Os currículos de escolas que dialogam com os processos de inclusão precisam ser problematizados permanentemente pela comunidade escolar para que todos possam estar atentos aos processos de seleção de conteúdos. Isso é necessário, pois essa seleção não é uma tarefa desprovida de intenções e está carregada de processos excludentes. Provocar a problematização do currículo é uma aposta na formação continuada dos educadores, pois eles poderão refletir sobre algumas questões que atravessam a relação existente entre o acesso ao conhecimento e a pessoa com deficiência, ou seja: como o poder está posto nos currículos escolares? Por que naturalizamos o fato de termos grupos excluídos dos processos educativos? Como temos praticado o currículo escolar diante da diferença humana? Esses processos formativos podem ser uma possibilidade de subverter a ordem vigente e trilhar novos caminhos diferenciados diante da necessidade de constituir propostas curriculares comprometidas com o desenvolvimento de todas as pessoas. No entanto, precisamos colocá-las em pauta e não simplesmente implementá-las como já vem prescrito pelos livros didáticos ou documentos legais. “Se o currículo é aquilo que fazemos com os materiais recebidos, então apesar de todos os vínculos desses materiais com relações de poder, ao agir sobre eles, podemos desviá-los, refratá-los, subvertê-los, parodiá-los, carnavalizá-los, contestá-los” (SILVA, 2009, p. 194).

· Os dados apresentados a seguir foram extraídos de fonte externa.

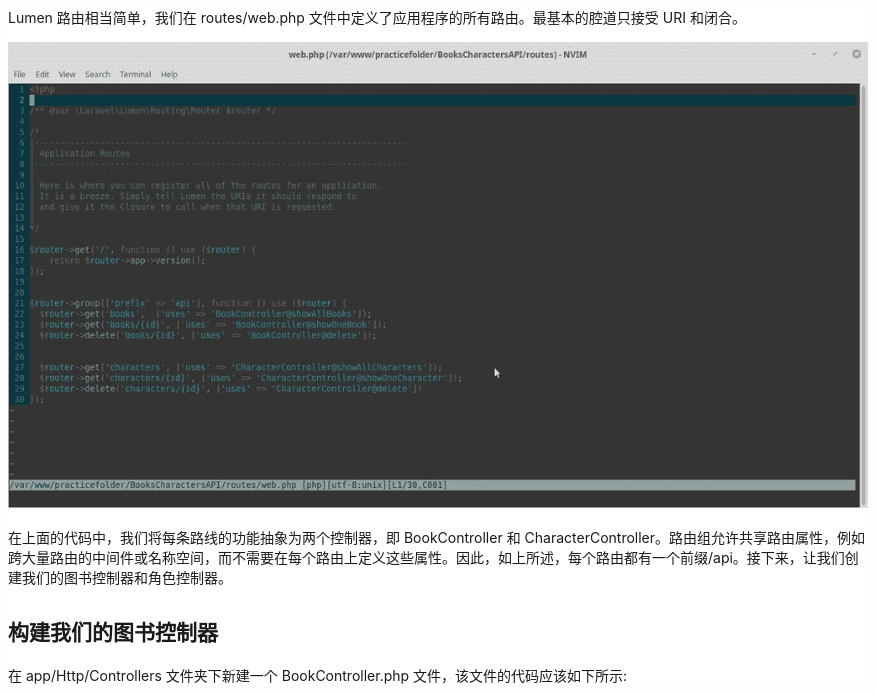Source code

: Lumen 路由相当简单，我们在 routes/web.php 文件中定义了应用程序的所有路由。最基本的腔道只接受 URI 和闭合。

![](img/d4e2b7e5205893252b50b388c2e3404f.png)

在上面的代码中，我们将每条路线的功能抽象为两个控制器，即 BookController 和 CharacterController。路由组允许共享路由属性，例如跨大量路由的中间件或名称空间，而不需要在每个路由上定义这些属性。因此，如上所述，每个路由都有一个前缀/api。接下来，让我们创建我们的图书控制器和角色控制器。

## 构建我们的图书控制器

在 app/Http/Controllers 文件夹下新建一个 BookController.php 文件，该文件的代码应该如下所示:
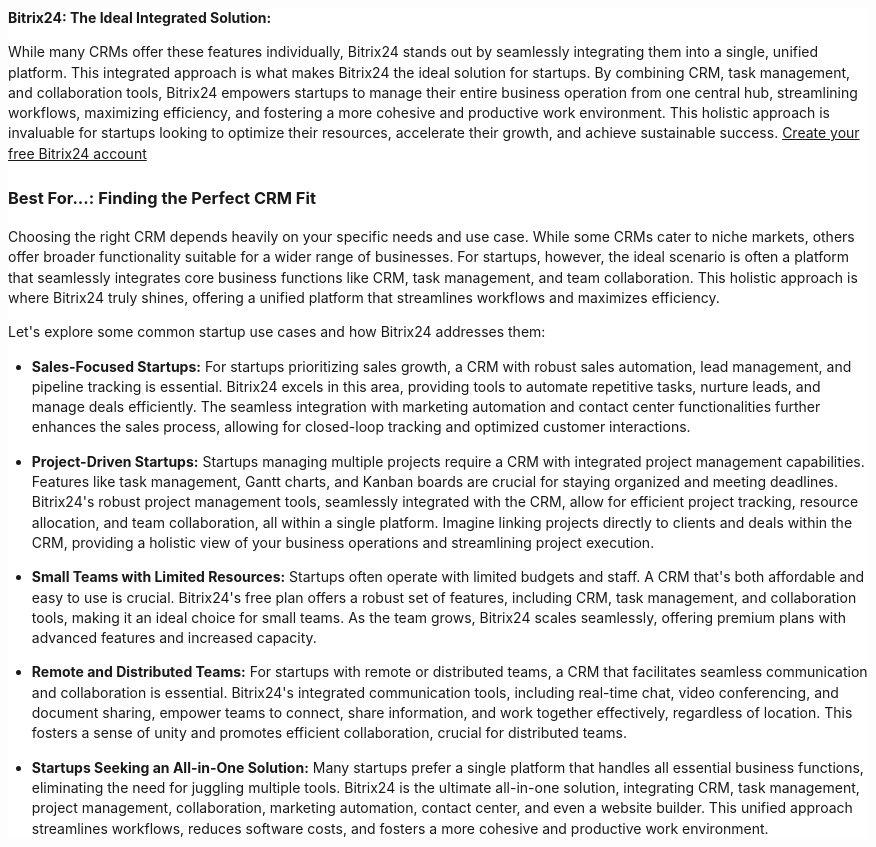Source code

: **Bitrix24: The Ideal Integrated Solution:**

While many CRMs offer these features individually, Bitrix24 stands out by seamlessly integrating them into a single, unified platform. This integrated approach is what makes Bitrix24 the ideal solution for startups.  By combining CRM, task management, and collaboration tools, Bitrix24 empowers startups to manage their entire business operation from one central hub, streamlining workflows, maximizing efficiency, and fostering a more cohesive and productive work environment. This holistic approach is invaluable for startups looking to optimize their resources, accelerate their growth, and achieve sustainable success. <a href="https://www.bitrix24.com/create.php?p=25482205&p1=2.%D0%A2%D0%BE%D0%BF-10CRM-%D1%81%D0%B8%D1%81%D1%82%D0%B5%D0%BC%D0%B4%D0%BB%D1%8F%D1%81%D1%82%D0%B0%D1%80%D1%82%D0%B0%D0%BF%D0%BE%D0%B2%3A%D0%BE%D1%82%D0%B1%D0%B5%D1%81%D0%BF%D0%BB%D0%B0%D1%82%D0%BD%D1%8B%D1%85%D0%B4%D0%BE%D0%BF%D1%80%D0%B5%D0%BC%D0%B8%D1%83%D0%BC-%D1%80%D0%B5%D1%88%D0%B5%D0%BD%D0%B8%D0%B9" rel="noindex nofollow">Create your free Bitrix24 account</a>

### Best For...: Finding the Perfect CRM Fit

Choosing the right CRM depends heavily on your specific needs and use case.  While some CRMs cater to niche markets, others offer broader functionality suitable for a wider range of businesses.  For startups, however, the ideal scenario is often a platform that seamlessly integrates core business functions like CRM, task management, and team collaboration. This holistic approach is where Bitrix24 truly shines, offering a unified platform that streamlines workflows and maximizes efficiency.

Let's explore some common startup use cases and how Bitrix24 addresses them:

* **Sales-Focused Startups:**  For startups prioritizing sales growth, a CRM with robust sales automation, lead management, and pipeline tracking is essential. Bitrix24 excels in this area, providing tools to automate repetitive tasks, nurture leads, and manage deals efficiently. The seamless integration with marketing automation and contact center functionalities further enhances the sales process, allowing for closed-loop tracking and optimized customer interactions.

* **Project-Driven Startups:** Startups managing multiple projects require a CRM with integrated project management capabilities.  Features like task management, Gantt charts, and Kanban boards are crucial for staying organized and meeting deadlines.  Bitrix24's robust project management tools, seamlessly integrated with the CRM, allow for efficient project tracking, resource allocation, and team collaboration, all within a single platform.  Imagine linking projects directly to clients and deals within the CRM, providing a holistic view of your business operations and streamlining project execution.

* **Small Teams with Limited Resources:**  Startups often operate with limited budgets and staff. A CRM that's both affordable and easy to use is crucial. Bitrix24's free plan offers a robust set of features, including CRM, task management, and collaboration tools, making it an ideal choice for small teams.  As the team grows, Bitrix24 scales seamlessly, offering premium plans with advanced features and increased capacity.

* **Remote and Distributed Teams:**  For startups with remote or distributed teams, a CRM that facilitates seamless communication and collaboration is essential. Bitrix24's integrated communication tools, including real-time chat, video conferencing, and document sharing, empower teams to connect, share information, and work together effectively, regardless of location.  This fosters a sense of unity and promotes efficient collaboration, crucial for distributed teams.

* **Startups Seeking an All-in-One Solution:**  Many startups prefer a single platform that handles all essential business functions, eliminating the need for juggling multiple tools. Bitrix24 is the ultimate all-in-one solution, integrating CRM, task management, project management, collaboration, marketing automation, contact center, and even a website builder. This unified approach streamlines workflows, reduces software costs, and fosters a more cohesive and productive work environment.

Sendo assim, nós, que atuamos nas escolas e praticamos o currículo, podemos provocar “pequenas revoluções” para fazer contemplar as necessidades de todos os alunos nos currículos escolares. Para tanto, tomaremos como pressuposto básico o direito à educação. Contudo, não podemos ser ingênuos e ter a consciência de que o currículo é campo de lutas, portanto precisamos “[...] compreender o currículo como parte de uma luta mais ampla entre discursos dominantes e subordinados, o que tem implicações práticas para o modo pelo qual os/as professores/as acolhem as experiências e as vozes dos estudantes” (MOREIRA, 2001, p. 11).